# Cheated on my husband, really needs advice



## Melsin (May 4, 2010)

My husband and I have been together for four years and have been married for almost two of them. I ended up having an affair for about three months, which is now broken off. He was gone for work for about six months and in that time me and one of my best friends got a little to close one night when we both had a little to much to drink, it started out as just a one time thing but it become something more. I know my husband suspects that I cheated on him with this guy, and he asked but I told him no. That was now two months ago. I feel like he deserves to know but our marriage is already on really shaky grounds and he always told me he would leave me if I ever cheated on him. On top of that we have a son and I dont want him hurt in all of this. Should I tell him anyways?


----------



## Crypsys (Apr 22, 2010)

IMO? Yes. Read through these boards and you will see what keeping a secret like this does to you and the marriage.

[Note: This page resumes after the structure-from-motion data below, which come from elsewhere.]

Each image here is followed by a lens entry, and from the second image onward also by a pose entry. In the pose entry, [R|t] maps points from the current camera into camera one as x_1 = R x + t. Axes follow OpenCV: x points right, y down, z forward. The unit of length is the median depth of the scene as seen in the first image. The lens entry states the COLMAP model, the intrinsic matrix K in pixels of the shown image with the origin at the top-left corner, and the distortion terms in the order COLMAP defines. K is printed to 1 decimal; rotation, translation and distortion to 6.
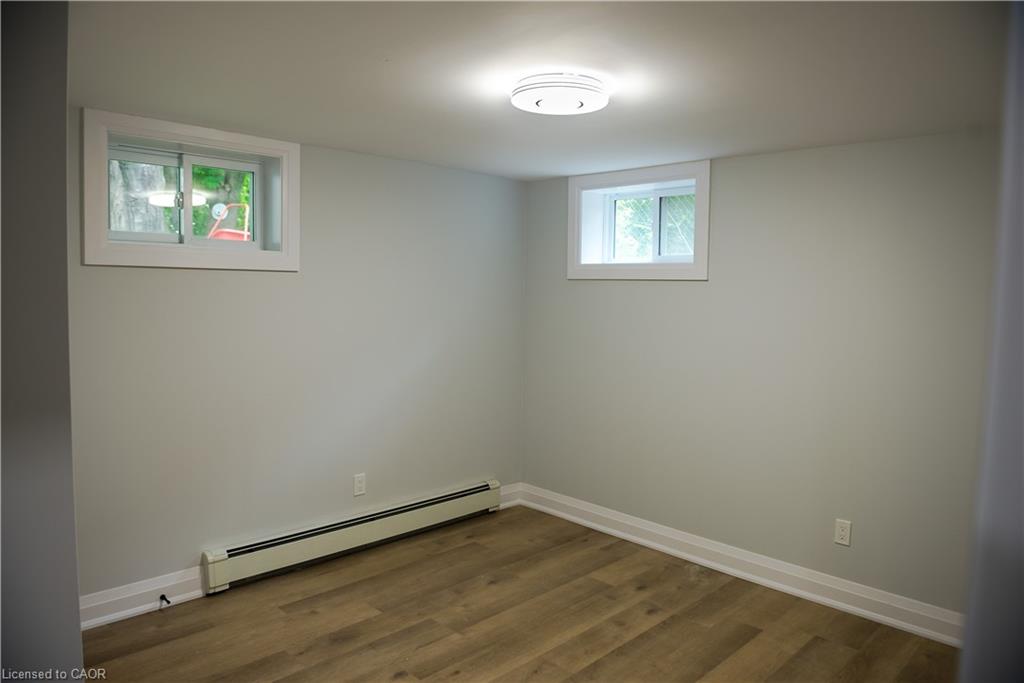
lens RADIAL K [[729.8, 0, 512.0], [0, 729.8, 341.5], [0, 0, 1]] dist [-0.050060, -0.004099]
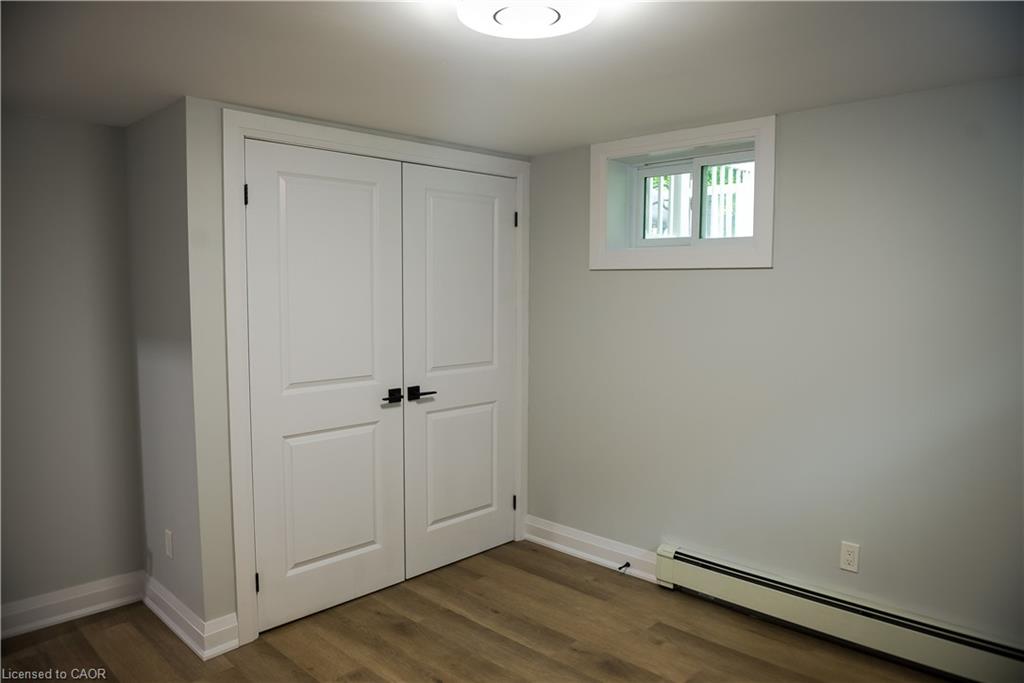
lens RADIAL K [[729.8, 0, 512.0], [0, 729.8, 341.5], [0, 0, 1]] dist [-0.050060, -0.004099]
pose [[0.009824, 0.073903, -0.997217, 0.278782], [-0.089703, 0.993310, 0.072729, -0.024111], [0.995920, 0.088739, 0.016388, 0.352896]]
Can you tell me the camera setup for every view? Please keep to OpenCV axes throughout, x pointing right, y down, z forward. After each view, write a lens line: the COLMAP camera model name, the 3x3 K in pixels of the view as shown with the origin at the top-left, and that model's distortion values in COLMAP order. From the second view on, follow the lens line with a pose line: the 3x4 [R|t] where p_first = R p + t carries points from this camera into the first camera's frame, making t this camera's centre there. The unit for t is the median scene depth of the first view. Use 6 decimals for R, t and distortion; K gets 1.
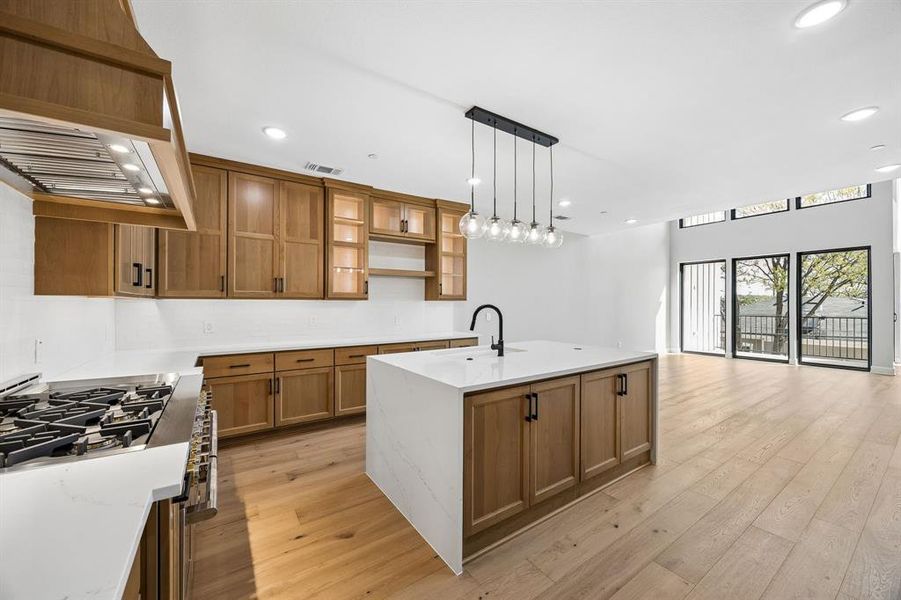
lens RADIAL K [[346.3, 0, 451.8], [0, 346.3, 304.4], [0, 0, 1]] dist [-0.000110, -0.000020]
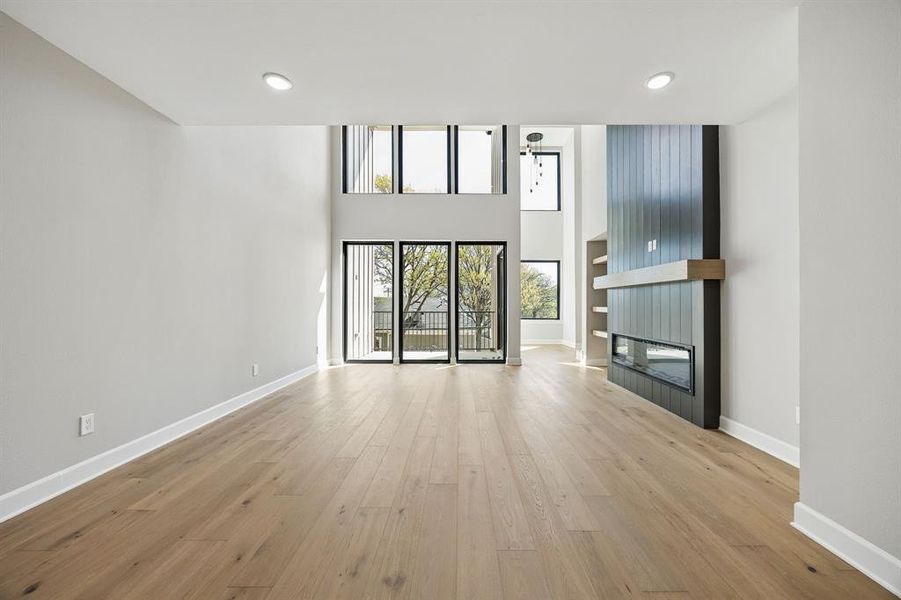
lens RADIAL K [[346.3, 0, 451.8], [0, 346.3, 304.4], [0, 0, 1]] dist [-0.000110, -0.000020]
pose [[0.576643, -0.002338, 0.816993, 0.190397], [0.003350, 0.999994, 0.000497, 0.013859], [-0.816989, 0.002450, 0.576648, 0.385418]]
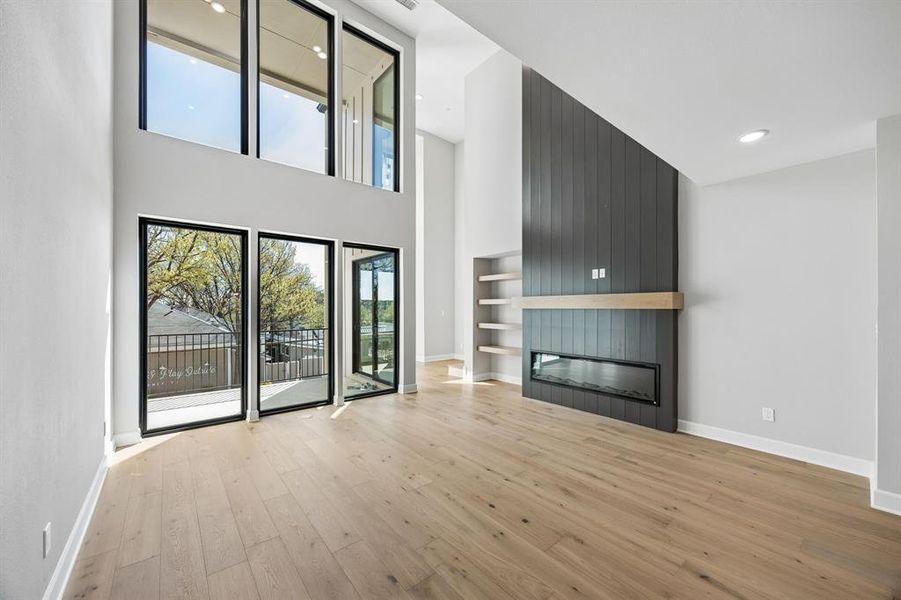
lens RADIAL K [[346.3, 0, 451.8], [0, 346.3, 304.4], [0, 0, 1]] dist [-0.000110, -0.000020]
pose [[-0.086820, 0.008958, 0.996184, 0.226756], [0.004168, 0.999954, -0.008629, -0.012562], [-0.996215, 0.003403, -0.086854, 0.677904]]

Your spouse has the right to know what happened. How would you feel if the roles were reversed? Put yourself in their shoes.


----------



## LuckyCharmH (Jan 4, 2010)

he will find out eventually better to come out of you


----------



## mike1 (Jun 15, 2009)

If you are committed 110% to making the marriage work and staying faithful then no, you should not tell him. You take this to your grave because this would do no good whatsoever; it wouldn't make your relationship better, it wouldn't make him happy. In fact the only person it would serve would be you; it would be a selfish move to get the guilt off your chest. You can use this as an opportunity to be motivated to be the best wife you can. 

You said it yourself that he would leave you if you told him. So if you tell him your marriage is over for sure. If you don't and you're a model wife then maybe you have a good chance. I'm all for saving a marriage especially when kids are involved. If this was the only guy this ever happened with and you really love your husband and want to stay with him then don't tell him. But if that's not the case then you need to come clean and just break it off. 

I wanted to also add that this is why I've said many many times on this forum and elsewhere that men and women have no business being 'friends' with members of the opposite sex when they're married. It just creates possibilities like this to happen. No matter how good and pure your intentions are this isn't an uncommon outcome. Hopefully you've learned a lesson here and distance yourself from any other male friends.


----------